Exercise objective -
Using the data below, copy every line that contains the word "corners".

Dataset content -
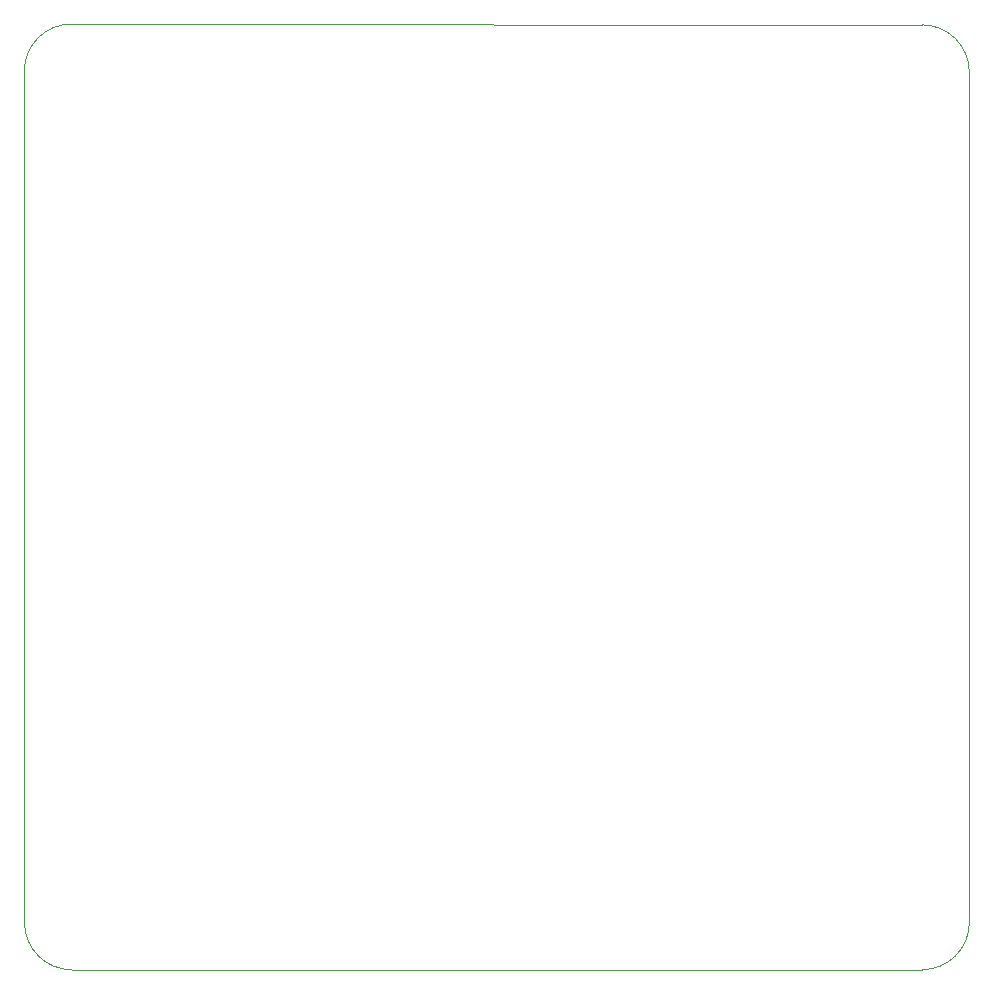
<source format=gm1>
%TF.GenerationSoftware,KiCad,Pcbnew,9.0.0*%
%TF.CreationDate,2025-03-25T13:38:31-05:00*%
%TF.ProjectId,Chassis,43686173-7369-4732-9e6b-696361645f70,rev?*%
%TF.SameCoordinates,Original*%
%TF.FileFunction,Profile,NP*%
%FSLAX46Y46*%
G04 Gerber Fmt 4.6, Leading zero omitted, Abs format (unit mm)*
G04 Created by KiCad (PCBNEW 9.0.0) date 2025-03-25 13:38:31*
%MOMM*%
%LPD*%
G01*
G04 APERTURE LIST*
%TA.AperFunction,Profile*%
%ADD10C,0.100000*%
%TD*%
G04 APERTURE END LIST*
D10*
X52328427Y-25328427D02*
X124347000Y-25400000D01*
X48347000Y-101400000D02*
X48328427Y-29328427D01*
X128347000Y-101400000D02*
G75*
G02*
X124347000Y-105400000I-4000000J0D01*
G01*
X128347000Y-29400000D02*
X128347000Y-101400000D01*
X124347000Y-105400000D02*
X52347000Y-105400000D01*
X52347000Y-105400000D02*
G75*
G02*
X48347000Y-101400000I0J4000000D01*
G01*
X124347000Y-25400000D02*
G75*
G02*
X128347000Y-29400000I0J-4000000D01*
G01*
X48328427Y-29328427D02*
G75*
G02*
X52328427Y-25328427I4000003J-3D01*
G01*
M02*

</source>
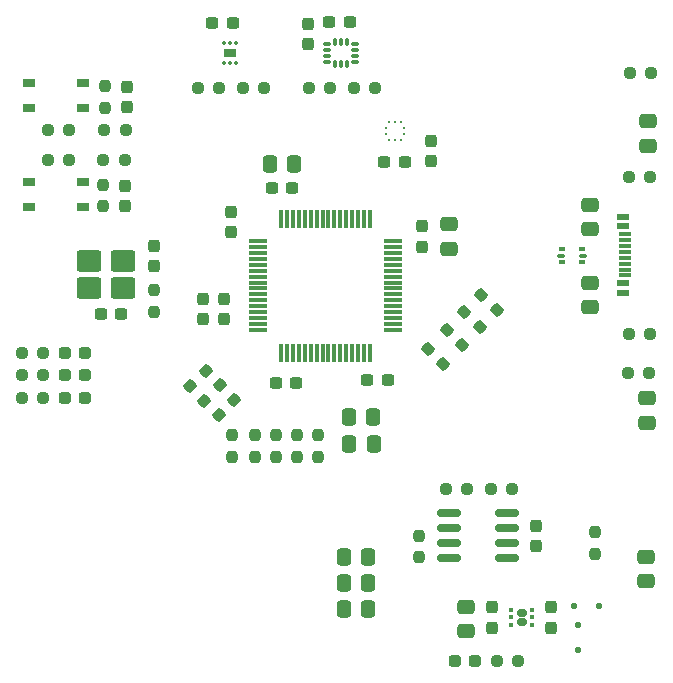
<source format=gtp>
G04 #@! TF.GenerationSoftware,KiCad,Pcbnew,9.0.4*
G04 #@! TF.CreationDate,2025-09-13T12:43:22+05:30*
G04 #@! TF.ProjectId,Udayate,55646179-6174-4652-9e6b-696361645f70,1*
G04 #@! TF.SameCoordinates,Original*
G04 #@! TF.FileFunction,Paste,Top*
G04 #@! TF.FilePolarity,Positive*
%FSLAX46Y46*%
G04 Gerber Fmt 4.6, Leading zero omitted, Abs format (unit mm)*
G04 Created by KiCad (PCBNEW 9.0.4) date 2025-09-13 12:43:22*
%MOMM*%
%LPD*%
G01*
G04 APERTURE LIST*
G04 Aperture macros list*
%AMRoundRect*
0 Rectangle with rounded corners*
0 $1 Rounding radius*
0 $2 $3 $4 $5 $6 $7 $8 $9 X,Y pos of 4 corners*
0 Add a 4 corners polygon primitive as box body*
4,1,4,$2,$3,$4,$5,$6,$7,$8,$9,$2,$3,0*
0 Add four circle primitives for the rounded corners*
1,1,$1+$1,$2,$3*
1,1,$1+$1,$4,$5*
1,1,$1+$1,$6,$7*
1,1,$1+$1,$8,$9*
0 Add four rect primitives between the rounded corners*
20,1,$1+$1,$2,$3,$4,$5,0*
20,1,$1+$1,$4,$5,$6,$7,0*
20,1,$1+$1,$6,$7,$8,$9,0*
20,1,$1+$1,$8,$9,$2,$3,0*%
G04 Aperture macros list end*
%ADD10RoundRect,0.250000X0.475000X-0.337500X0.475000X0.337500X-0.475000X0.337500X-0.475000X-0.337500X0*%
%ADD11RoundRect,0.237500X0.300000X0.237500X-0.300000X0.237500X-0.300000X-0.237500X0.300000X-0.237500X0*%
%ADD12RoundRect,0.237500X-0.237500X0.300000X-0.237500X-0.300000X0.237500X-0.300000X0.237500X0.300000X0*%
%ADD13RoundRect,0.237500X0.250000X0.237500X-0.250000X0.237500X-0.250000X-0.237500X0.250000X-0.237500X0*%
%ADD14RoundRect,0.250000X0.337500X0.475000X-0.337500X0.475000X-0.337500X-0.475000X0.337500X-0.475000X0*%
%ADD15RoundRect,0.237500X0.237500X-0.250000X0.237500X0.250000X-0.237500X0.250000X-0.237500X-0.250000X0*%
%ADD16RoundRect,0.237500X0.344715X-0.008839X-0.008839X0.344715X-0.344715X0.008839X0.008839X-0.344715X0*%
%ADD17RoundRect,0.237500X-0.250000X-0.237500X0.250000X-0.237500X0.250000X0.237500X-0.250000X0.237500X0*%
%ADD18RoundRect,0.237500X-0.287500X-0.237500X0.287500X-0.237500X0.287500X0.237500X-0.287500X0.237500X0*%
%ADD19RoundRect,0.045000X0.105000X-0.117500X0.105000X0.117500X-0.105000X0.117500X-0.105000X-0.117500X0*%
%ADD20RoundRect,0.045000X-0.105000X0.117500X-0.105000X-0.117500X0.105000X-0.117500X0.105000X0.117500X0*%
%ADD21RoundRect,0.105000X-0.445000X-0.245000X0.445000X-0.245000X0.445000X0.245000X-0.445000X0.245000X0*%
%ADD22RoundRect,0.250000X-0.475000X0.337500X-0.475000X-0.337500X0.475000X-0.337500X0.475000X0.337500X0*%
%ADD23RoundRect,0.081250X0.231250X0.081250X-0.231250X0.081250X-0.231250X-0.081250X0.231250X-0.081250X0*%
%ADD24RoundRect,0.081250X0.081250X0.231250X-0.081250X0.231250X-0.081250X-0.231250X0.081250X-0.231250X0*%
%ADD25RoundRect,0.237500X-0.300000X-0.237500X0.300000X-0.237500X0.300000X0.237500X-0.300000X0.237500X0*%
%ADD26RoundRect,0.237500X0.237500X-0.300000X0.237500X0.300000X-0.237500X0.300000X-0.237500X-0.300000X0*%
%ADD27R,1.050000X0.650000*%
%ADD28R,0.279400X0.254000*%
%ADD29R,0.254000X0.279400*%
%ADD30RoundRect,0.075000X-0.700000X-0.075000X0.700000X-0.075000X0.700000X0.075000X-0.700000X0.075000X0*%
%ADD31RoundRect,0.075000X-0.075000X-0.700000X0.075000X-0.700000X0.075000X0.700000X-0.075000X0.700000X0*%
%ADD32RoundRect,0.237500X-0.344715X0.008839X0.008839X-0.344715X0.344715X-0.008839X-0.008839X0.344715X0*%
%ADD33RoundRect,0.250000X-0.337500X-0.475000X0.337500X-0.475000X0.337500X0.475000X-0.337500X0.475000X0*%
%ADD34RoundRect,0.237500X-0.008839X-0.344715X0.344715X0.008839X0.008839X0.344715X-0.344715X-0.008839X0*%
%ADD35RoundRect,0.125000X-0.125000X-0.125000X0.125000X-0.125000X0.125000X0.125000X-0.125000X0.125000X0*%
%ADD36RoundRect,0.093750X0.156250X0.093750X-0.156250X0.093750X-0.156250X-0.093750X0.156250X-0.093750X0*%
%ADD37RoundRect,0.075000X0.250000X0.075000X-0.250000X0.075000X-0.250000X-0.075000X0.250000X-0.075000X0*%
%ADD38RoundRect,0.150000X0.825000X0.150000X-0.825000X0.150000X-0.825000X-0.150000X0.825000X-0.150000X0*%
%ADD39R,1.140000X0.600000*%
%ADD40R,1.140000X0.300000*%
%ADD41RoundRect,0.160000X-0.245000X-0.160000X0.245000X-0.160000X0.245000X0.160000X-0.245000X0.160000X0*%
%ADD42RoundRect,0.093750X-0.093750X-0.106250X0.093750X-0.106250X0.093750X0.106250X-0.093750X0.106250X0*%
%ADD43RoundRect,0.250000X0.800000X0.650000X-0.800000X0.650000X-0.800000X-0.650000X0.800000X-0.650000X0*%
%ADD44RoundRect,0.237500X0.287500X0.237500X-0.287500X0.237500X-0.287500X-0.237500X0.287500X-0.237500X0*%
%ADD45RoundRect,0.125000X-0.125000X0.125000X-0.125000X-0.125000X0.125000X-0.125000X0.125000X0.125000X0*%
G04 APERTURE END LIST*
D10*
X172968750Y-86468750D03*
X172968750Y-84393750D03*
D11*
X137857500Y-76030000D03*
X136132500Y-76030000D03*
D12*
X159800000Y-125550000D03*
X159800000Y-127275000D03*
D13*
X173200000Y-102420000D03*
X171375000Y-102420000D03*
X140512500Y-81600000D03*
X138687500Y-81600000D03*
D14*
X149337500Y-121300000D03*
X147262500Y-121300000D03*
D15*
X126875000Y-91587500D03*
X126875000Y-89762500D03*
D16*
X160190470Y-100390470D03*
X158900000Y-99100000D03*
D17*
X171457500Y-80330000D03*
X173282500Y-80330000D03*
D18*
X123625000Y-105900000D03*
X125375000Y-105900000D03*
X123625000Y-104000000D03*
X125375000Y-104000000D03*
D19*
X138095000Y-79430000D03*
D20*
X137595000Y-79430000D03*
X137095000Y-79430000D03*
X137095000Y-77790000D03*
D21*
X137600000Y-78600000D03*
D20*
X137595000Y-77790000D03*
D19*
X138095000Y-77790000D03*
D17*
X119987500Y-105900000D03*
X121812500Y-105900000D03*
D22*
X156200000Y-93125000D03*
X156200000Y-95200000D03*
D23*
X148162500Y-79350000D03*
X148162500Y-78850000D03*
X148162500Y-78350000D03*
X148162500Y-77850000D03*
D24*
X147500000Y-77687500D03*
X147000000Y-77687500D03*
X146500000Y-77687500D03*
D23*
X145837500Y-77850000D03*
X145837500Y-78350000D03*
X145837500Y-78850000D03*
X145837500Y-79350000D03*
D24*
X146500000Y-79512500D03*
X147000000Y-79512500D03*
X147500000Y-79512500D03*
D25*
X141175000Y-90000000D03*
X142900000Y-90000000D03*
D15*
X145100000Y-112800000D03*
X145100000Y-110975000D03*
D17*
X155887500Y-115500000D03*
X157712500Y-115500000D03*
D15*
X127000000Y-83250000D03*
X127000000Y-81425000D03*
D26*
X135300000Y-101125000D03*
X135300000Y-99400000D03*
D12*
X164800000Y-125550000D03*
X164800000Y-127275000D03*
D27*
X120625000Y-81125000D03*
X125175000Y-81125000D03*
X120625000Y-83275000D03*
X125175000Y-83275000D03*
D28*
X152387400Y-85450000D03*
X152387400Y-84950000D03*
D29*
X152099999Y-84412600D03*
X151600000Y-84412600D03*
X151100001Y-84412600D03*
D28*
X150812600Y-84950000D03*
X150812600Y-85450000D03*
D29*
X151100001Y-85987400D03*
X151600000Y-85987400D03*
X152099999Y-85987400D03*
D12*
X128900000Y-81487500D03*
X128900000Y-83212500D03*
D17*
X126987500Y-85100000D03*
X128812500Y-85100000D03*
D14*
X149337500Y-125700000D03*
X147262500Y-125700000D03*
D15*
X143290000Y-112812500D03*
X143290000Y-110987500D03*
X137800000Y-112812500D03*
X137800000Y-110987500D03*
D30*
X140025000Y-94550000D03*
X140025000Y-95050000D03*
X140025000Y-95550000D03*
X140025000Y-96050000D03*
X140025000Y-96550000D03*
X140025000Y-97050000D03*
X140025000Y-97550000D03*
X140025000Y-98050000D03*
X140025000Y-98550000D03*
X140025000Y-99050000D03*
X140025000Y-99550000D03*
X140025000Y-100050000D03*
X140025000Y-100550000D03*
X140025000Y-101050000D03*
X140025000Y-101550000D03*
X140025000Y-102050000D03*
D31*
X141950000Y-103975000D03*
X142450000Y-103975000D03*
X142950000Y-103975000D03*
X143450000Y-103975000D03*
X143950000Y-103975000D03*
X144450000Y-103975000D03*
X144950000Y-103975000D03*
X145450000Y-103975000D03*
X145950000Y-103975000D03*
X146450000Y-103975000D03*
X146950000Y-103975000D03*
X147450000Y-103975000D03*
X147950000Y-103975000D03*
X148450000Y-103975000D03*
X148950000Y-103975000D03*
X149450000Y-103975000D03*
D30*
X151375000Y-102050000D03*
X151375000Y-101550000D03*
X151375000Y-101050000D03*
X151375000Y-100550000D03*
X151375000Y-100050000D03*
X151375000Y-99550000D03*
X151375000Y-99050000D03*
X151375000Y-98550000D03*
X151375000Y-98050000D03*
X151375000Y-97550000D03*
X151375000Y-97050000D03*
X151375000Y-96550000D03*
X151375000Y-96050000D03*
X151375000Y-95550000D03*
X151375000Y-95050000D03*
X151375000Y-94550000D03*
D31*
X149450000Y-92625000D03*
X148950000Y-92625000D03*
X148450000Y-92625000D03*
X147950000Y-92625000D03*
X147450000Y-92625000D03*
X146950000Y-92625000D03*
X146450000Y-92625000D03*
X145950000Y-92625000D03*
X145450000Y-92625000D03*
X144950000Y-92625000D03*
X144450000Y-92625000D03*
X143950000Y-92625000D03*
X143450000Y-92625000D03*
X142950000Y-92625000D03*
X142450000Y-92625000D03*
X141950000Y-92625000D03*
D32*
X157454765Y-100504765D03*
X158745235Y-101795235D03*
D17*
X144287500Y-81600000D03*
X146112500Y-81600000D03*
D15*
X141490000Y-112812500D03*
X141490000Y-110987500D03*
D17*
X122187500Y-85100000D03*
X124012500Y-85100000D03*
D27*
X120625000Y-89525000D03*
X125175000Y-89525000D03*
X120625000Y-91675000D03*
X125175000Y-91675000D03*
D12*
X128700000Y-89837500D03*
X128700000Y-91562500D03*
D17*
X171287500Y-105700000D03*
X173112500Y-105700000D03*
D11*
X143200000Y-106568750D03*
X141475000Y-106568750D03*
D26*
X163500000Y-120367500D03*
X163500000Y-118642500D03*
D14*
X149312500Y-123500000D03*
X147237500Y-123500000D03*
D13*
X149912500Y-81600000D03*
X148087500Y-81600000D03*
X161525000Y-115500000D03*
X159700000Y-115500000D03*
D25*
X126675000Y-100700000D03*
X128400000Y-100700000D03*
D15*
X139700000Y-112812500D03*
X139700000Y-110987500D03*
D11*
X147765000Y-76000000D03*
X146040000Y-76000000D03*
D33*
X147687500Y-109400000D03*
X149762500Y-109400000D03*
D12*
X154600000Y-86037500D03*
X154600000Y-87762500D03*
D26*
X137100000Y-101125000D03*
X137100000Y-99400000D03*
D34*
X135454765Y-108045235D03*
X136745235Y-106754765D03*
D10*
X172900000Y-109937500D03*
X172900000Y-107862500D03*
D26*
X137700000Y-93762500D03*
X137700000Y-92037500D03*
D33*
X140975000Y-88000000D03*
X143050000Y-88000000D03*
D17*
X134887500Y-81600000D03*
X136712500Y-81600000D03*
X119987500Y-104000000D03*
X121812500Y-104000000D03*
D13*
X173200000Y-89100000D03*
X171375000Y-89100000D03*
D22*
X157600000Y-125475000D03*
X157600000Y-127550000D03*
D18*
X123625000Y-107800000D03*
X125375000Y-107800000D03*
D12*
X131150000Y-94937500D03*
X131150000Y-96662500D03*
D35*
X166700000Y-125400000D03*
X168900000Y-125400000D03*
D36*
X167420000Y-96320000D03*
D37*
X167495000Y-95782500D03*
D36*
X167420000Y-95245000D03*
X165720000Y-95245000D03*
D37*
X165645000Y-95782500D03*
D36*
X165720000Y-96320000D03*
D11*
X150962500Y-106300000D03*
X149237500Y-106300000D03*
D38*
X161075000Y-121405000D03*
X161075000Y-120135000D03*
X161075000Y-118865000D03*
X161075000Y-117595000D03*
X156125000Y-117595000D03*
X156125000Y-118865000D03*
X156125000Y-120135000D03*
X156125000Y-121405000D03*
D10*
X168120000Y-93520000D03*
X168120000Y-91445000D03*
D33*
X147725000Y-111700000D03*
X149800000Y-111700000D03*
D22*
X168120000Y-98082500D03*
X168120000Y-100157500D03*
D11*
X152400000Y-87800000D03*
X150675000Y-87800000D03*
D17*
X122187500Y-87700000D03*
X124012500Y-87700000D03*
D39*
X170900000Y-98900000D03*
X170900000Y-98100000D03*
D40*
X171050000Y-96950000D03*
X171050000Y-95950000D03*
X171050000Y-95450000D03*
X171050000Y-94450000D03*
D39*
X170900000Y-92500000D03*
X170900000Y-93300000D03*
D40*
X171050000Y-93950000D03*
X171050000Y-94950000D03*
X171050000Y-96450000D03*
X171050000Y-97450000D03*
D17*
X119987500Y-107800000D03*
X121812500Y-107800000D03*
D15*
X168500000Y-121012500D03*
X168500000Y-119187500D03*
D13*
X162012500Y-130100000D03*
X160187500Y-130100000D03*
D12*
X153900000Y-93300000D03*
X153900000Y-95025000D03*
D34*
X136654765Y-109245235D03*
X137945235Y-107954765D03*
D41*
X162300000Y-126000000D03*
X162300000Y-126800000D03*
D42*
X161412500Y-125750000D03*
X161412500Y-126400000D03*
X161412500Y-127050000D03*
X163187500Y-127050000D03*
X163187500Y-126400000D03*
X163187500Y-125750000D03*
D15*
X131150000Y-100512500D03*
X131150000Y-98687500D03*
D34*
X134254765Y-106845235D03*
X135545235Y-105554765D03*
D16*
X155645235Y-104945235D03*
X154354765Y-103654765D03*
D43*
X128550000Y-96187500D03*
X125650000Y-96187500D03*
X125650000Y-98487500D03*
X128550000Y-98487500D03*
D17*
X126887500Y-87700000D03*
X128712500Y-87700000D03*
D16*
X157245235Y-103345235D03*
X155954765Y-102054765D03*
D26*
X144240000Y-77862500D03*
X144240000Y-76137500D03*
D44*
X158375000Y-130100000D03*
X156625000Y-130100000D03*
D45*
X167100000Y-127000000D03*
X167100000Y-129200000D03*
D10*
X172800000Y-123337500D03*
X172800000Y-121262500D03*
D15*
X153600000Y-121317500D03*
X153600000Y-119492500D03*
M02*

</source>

Response to the task -
0 Rectangle with rounded corners*
0 $2 $3 $4 $5 $6 $7 $8 $9 X,Y pos of 4 corners*
0 Add a 4 corners polygon primitive as box body*
0 Add four circle primitives for the rounded corners*
0 Add four rect primitives between the rounded corners*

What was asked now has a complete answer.